Brian Harradine, 1935 – 2014
“I first met Brian Harradine in June 1985, ten years after he was first elected as an Independent senator for Tasmania,” FamilyVoice national research officer Ros Phillips said today.
“I was an unknown editor of a small pro-family magazine, but my amateur status did not worry him. He readily agreed to be interviewed, and his answers to questions on human embryo experimentation three decades ago are as relevant now as they were then.”
Senator Harradine answered the following questions about his private member’s bill to prohibit experiments on human embryos in Light, August 1985, p 3 (edited):
Have you received much support for your Human Embryo Experimentation Bill? Yes indeed. Already 25,198 people from all over Australia have petitioned parliament to pass the bill. I have received a substantial volume of mail with letters running 8:1 in favour. Two opinion polls conducted last year show that between 54-59% of Australians disapprove of human embryo experiments. Only 32-34% approve – the rest are undecided.
How have other MPs reacted? They have been heavily lobbied against the bill by some IVF scientists with a vested interest in experimentation. But as the facts emerge, more MPs are recognising that the issue is vital to the future of humanity.
Would your bill prevent IVF programs from going ahead? No. While IVF raises many unanswered questions, my bill does not seek to settle them.
What did you think of the damaging report on your bill by a Senate scrutiny of bills committee? The committee produced its report after a brief 20 minute meeting. It then issued an extraordinary press statement against the bill before allowing me to comment.
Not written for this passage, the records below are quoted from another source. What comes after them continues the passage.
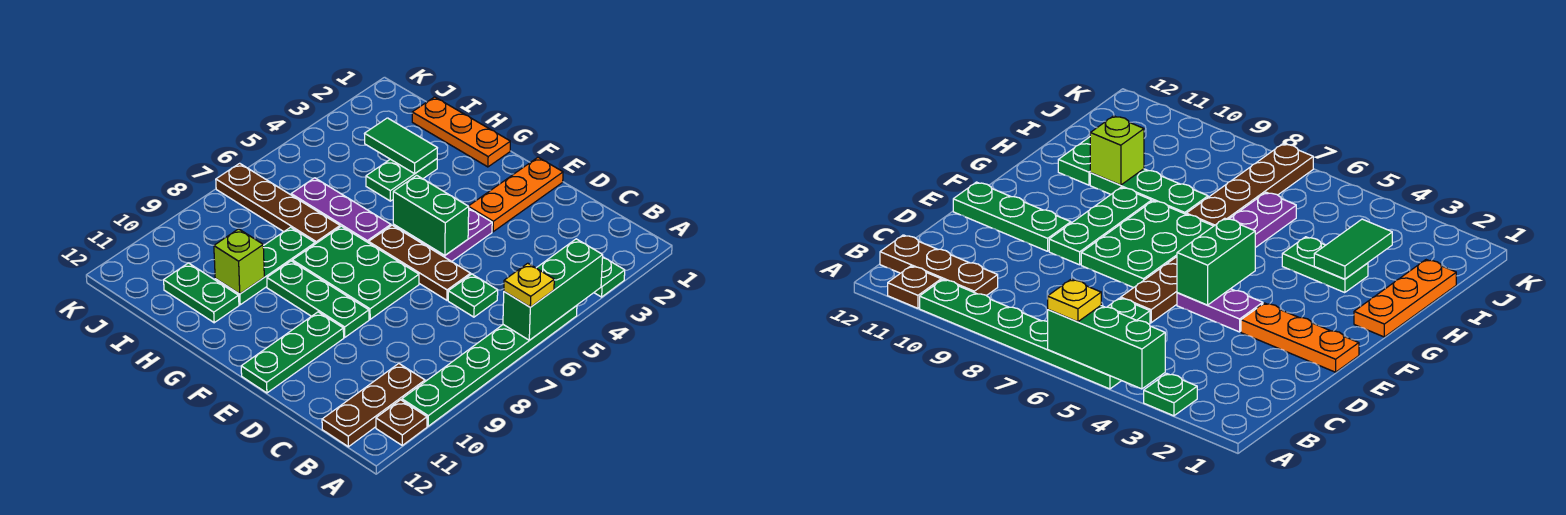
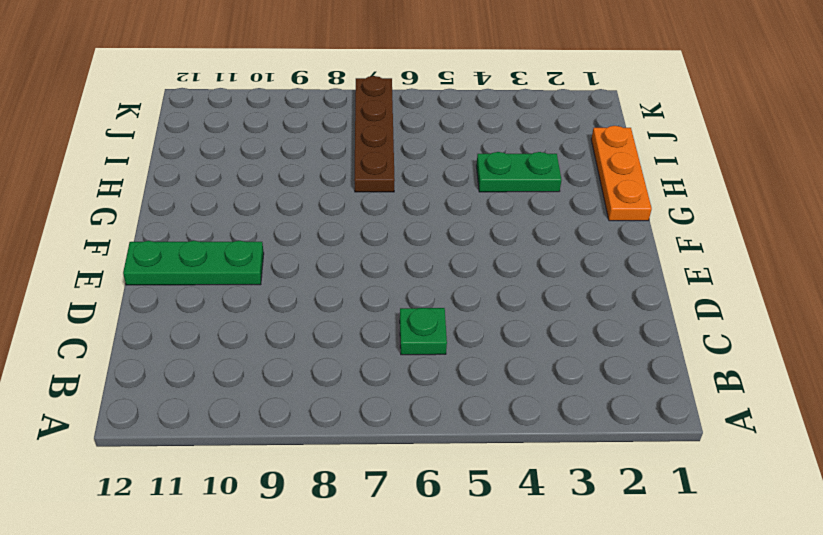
none -> green 1x1 plate [594,257,625,297]
none -> green 1x6 plate [402,306,577,426]
none -> brown 1x1 plate [376,400,427,445]

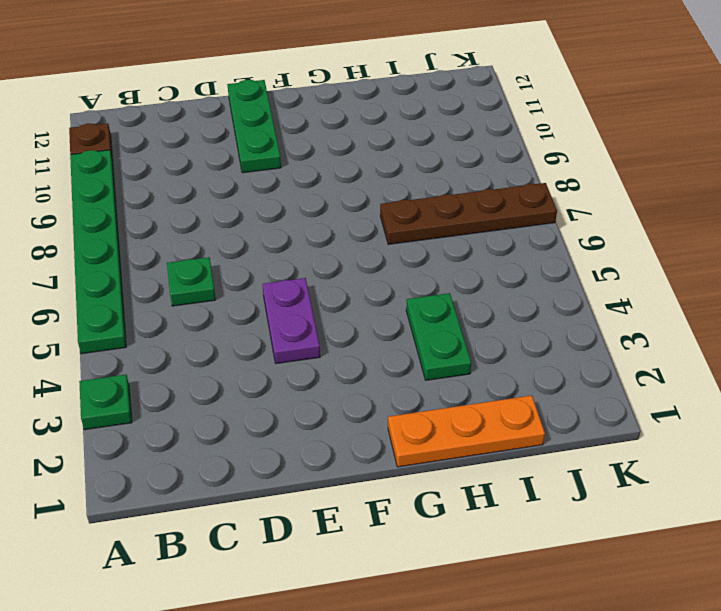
none -> brown 1x3 plate [322,364,425,447]
none -> brown 1x3 plate [369,225,471,300]
none -> orange 1x3 plate [469,157,563,232]

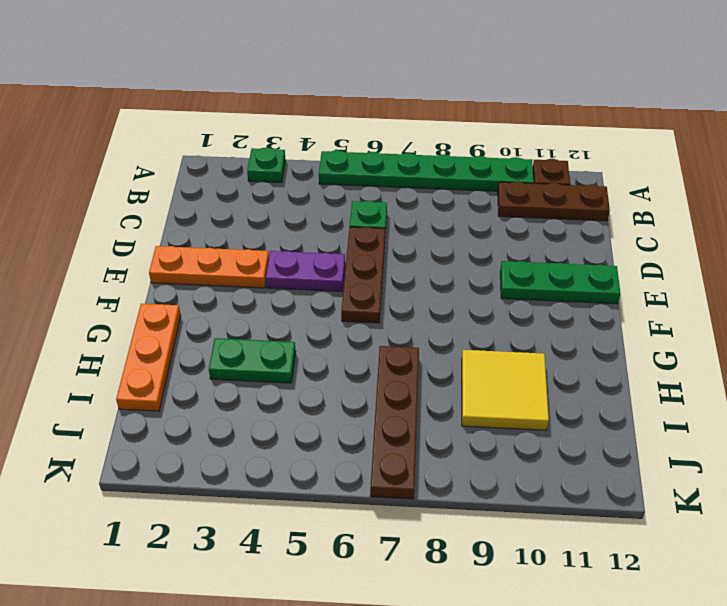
yellow 2x2 tile [462,350,549,430] -> green 1x3 plate [215,227,315,305]
none -> green 2x3 plate [292,226,419,319]
none -> green 1x3 plate [267,261,369,337]
none -> purple 1x3 plate [291,178,391,243]

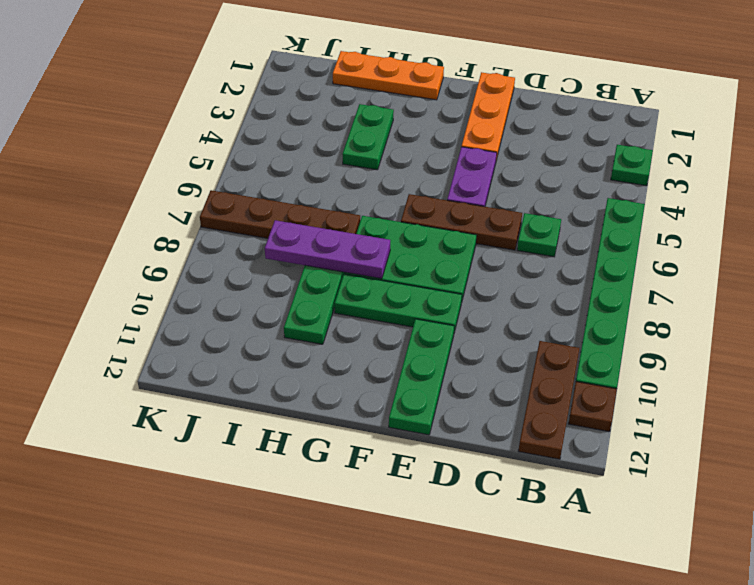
purple 1x3 plate [265,220,390,279] -> purple 1x3 plate moved to [291,178,391,243]
none -> green 1x2 plate [164,263,239,323]
none -> green 1x3 brick [503,239,603,340]
none -> green 1x2 brick [393,175,469,255]

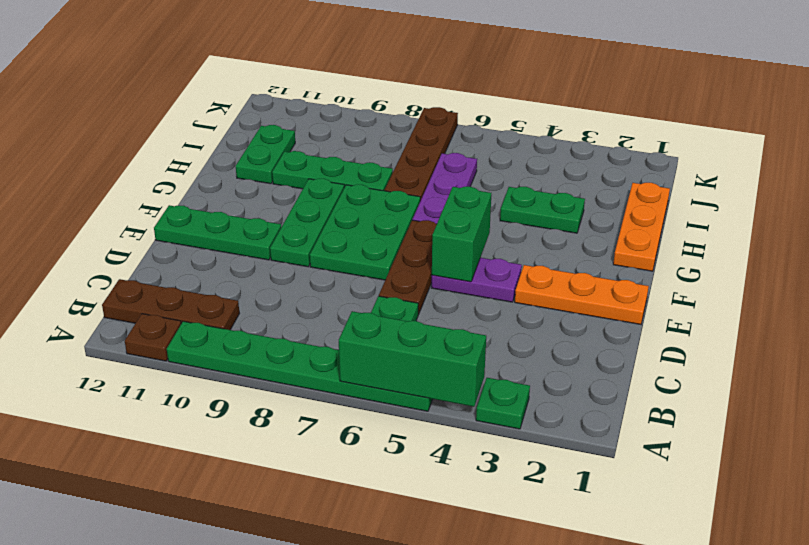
none -> green 1x2 tile [364,118,437,174]
none -> lime 1x1 brick [214,229,264,294]
none -> yellow 1x1 plate [504,263,554,307]

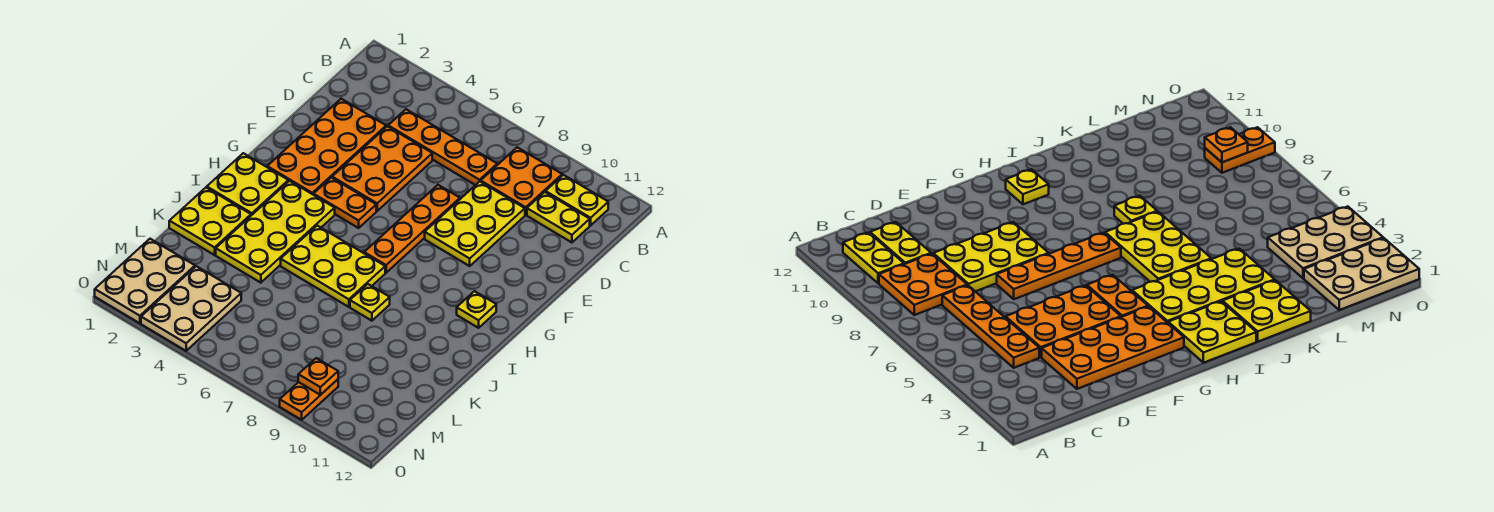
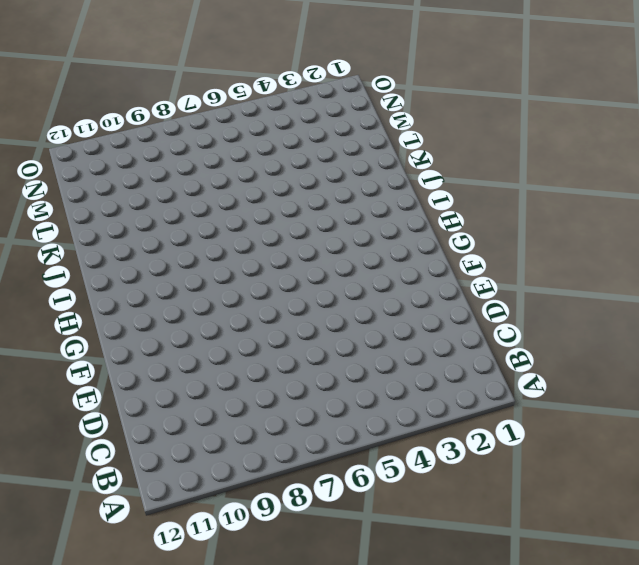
none -> orange 2x2 plate [481,147,562,215]
none -> yellow 1x2 plate [546,175,608,225]
none -> orange 1x4 plate [388,109,497,185]

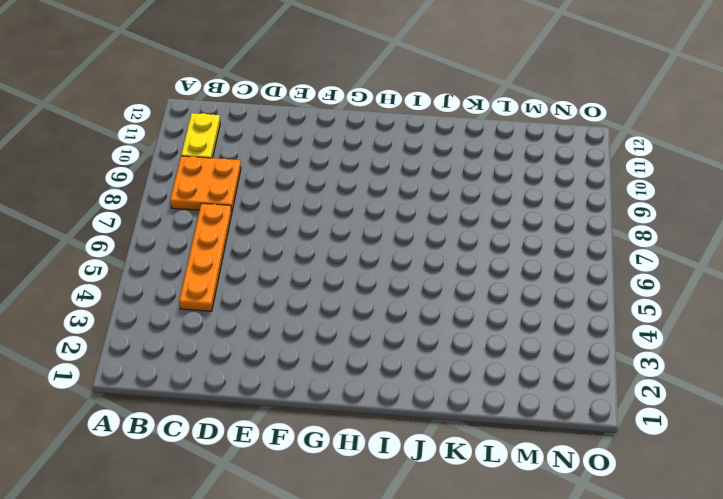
none -> yellow 1x2 plate [527,192,590,242]
none -> orange 2x4 plate [267,99,386,195]
none -> orange 2x3 plate [332,126,432,211]

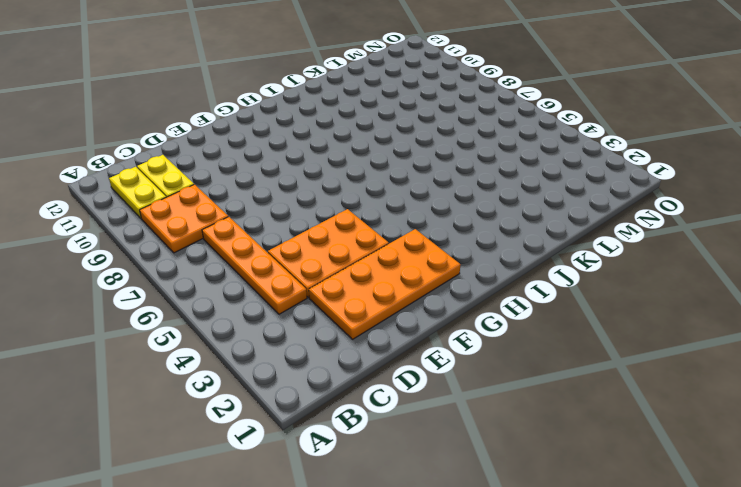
none -> yellow 2x3 plate [425,182,525,266]
none -> orange 1x4 plate [364,185,460,273]
none -> orange 1x2 plate [314,178,376,228]

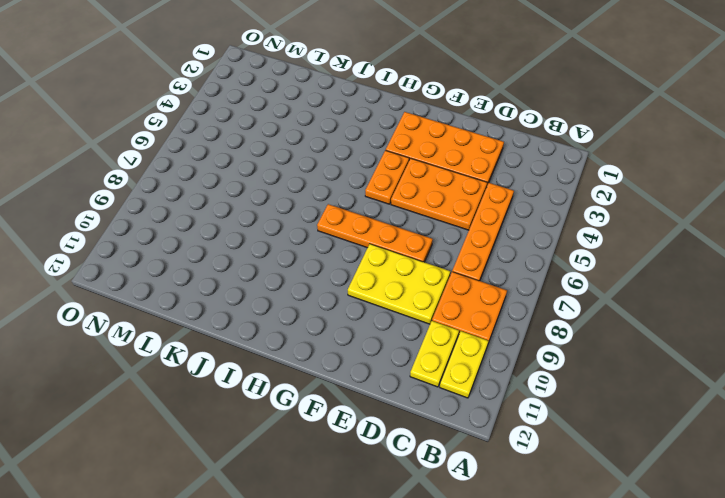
none -> yellow 2x2 plate [207,153,288,215]
none -> yellow 2x4 plate [216,181,335,283]
none -> yellow 1x1 plate [457,291,496,328]

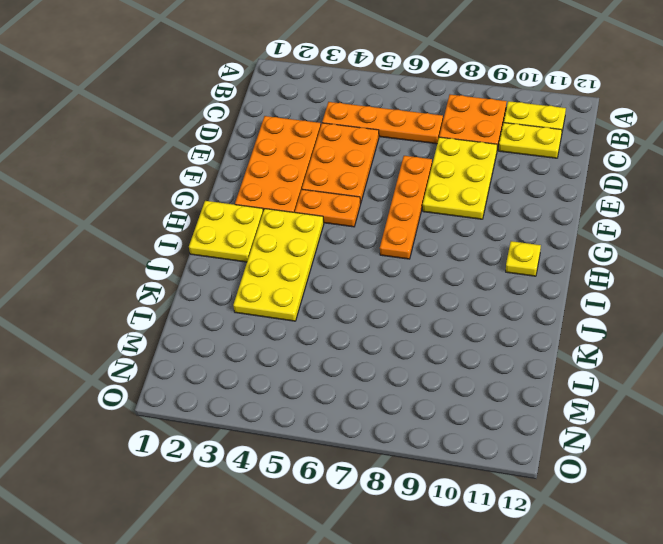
none -> yellow 2x3 plate [281,226,385,307]
none -> yellow 2x2 plate [169,187,251,255]
none -> yellow 1x1 plate [350,284,390,321]

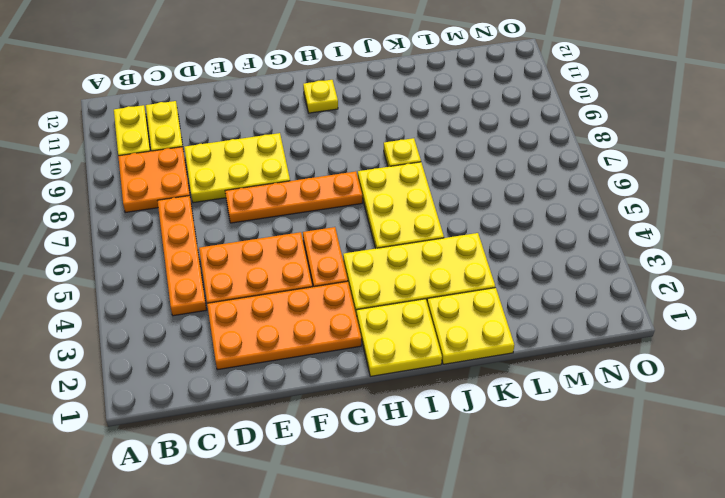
none -> tan 2x3 plate [95,239,195,323]
none -> tan 2x3 plate [141,266,241,351]
none -> orange 1x2 plate [280,379,338,420]

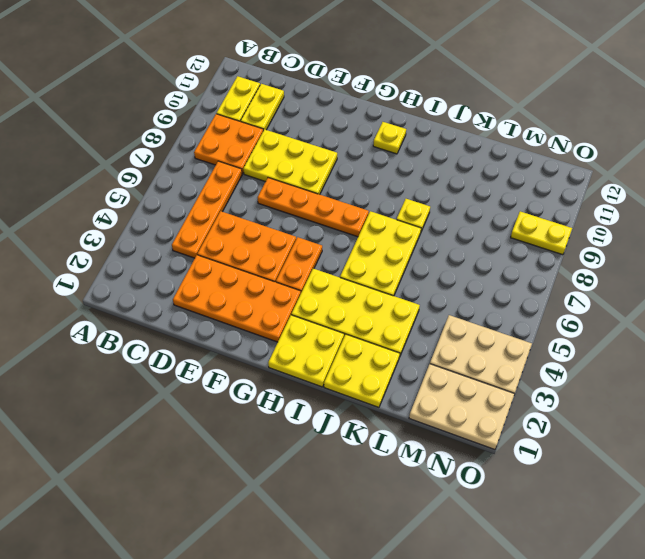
yellow 1x2 plate [511,211,572,255] -> orange 1x2 plate [280,379,338,420]
none -> orange 1x1 plate [298,358,338,395]

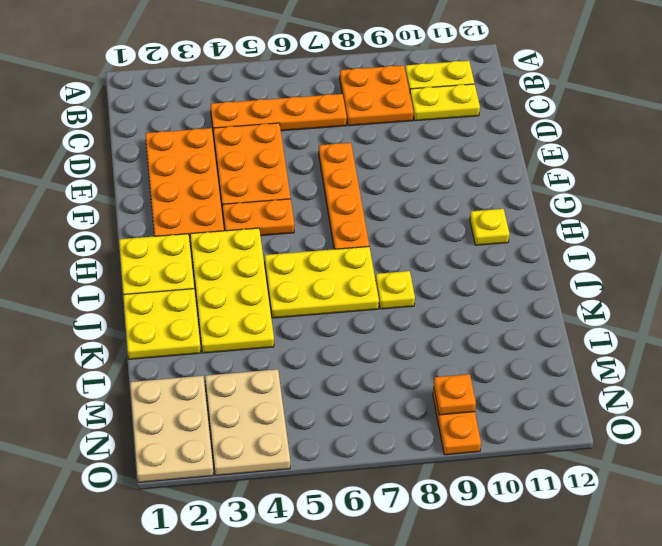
none -> yellow 2x3 plate [425,182,525,266]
I subsequently answered all its claims in the Senate on 15 May, but the committee has persisted with its main objection, contrary to advice given by its own legal counsel.
Are you worried about the outcome of the debate? Scientists have told me that if the bill is not passed within 18 months, it will be too late. Human embryo experimentation would be firmly established in this country.
History shows that Brian Harradine’s bill ultimately received the support of 100,000 petition signatures and in 1986, even the support of a Senate committee. But the Hawke government refused to allow time for debate, and the bill lapsed.
“Despite Brian Harradine’s efforts, human embryos and their stem cells have indeed been the subject of experiments,” Ros Phillips said. “But those experiments have not produced any of the miracle cures we were promised.
“Embryo stem cells produce tumours as well as the desired tissue: the remedy has proved worse than the malady. The many truly miraculous cures have come from adult stem cells that do not involve any destruction of unborn humans.
“Australia could have avoided much wasted time and money had parliament listened to this humble warrior for life. I salute him!”